ABOUT THIS TASK
All the data should be printed again exactly as written.

SUPPLIED RECORDS
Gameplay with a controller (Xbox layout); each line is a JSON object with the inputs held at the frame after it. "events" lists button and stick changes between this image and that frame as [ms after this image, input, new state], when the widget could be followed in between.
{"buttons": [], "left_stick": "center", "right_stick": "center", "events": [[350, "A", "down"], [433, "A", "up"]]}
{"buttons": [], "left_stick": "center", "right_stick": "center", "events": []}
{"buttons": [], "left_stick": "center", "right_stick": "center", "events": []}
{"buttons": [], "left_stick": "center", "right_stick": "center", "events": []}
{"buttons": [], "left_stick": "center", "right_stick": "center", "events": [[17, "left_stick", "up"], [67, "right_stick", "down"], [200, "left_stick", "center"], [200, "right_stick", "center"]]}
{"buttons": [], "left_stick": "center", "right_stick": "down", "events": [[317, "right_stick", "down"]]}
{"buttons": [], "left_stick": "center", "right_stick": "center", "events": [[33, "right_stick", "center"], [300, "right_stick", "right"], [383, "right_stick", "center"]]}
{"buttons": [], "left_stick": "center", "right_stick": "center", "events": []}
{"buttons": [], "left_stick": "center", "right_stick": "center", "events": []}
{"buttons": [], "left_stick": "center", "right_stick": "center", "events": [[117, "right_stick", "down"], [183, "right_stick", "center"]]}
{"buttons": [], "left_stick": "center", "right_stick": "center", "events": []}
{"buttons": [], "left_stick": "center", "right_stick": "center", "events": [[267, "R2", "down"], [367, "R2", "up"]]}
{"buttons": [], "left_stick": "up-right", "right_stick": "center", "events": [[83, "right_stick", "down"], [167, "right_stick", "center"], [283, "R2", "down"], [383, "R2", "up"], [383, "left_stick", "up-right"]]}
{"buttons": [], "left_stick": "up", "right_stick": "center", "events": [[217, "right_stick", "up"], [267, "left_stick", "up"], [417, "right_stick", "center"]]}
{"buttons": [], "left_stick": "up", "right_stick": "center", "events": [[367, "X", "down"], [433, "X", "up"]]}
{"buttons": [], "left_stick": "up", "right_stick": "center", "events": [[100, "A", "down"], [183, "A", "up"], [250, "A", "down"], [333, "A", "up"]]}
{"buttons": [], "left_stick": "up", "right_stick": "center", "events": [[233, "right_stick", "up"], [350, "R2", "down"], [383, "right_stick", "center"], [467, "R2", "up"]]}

ANSWER TO THE EXERCISE
Gameplay with a controller (Xbox layout); each line is a JSON object with the inputs held at the frame after it. "events" lists button and stick changes between this image and that frame as [ms after this image, input, new state], when the widget could be followed in between.
{"buttons": [], "left_stick": "center", "right_stick": "center", "events": [[350, "A", "down"], [433, "A", "up"]]}
{"buttons": [], "left_stick": "center", "right_stick": "center", "events": []}
{"buttons": [], "left_stick": "center", "right_stick": "center", "events": []}
{"buttons": [], "left_stick": "center", "right_stick": "center", "events": []}
{"buttons": [], "left_stick": "center", "right_stick": "center", "events": [[17, "left_stick", "up"], [67, "right_stick", "down"], [200, "left_stick", "center"], [200, "right_stick", "center"]]}
{"buttons": [], "left_stick": "center", "right_stick": "down", "events": [[317, "right_stick", "down"]]}
{"buttons": [], "left_stick": "center", "right_stick": "center", "events": [[33, "right_stick", "center"], [300, "right_stick", "right"], [383, "right_stick", "center"]]}
{"buttons": [], "left_stick": "center", "right_stick": "center", "events": []}
{"buttons": [], "left_stick": "center", "right_stick": "center", "events": []}
{"buttons": [], "left_stick": "center", "right_stick": "center", "events": [[117, "right_stick", "down"], [183, "right_stick", "center"]]}
{"buttons": [], "left_stick": "center", "right_stick": "center", "events": []}
{"buttons": [], "left_stick": "center", "right_stick": "center", "events": [[267, "R2", "down"], [367, "R2", "up"]]}
{"buttons": [], "left_stick": "up-right", "right_stick": "center", "events": [[83, "right_stick", "down"], [167, "right_stick", "center"], [283, "R2", "down"], [383, "R2", "up"], [383, "left_stick", "up-right"]]}
{"buttons": [], "left_stick": "up", "right_stick": "center", "events": [[217, "right_stick", "up"], [267, "left_stick", "up"], [417, "right_stick", "center"]]}
{"buttons": [], "left_stick": "up", "right_stick": "center", "events": [[367, "X", "down"], [433, "X", "up"]]}
{"buttons": [], "left_stick": "up", "right_stick": "center", "events": [[100, "A", "down"], [183, "A", "up"], [250, "A", "down"], [333, "A", "up"]]}
{"buttons": [], "left_stick": "up", "right_stick": "center", "events": [[233, "right_stick", "up"], [350, "R2", "down"], [383, "right_stick", "center"], [467, "R2", "up"]]}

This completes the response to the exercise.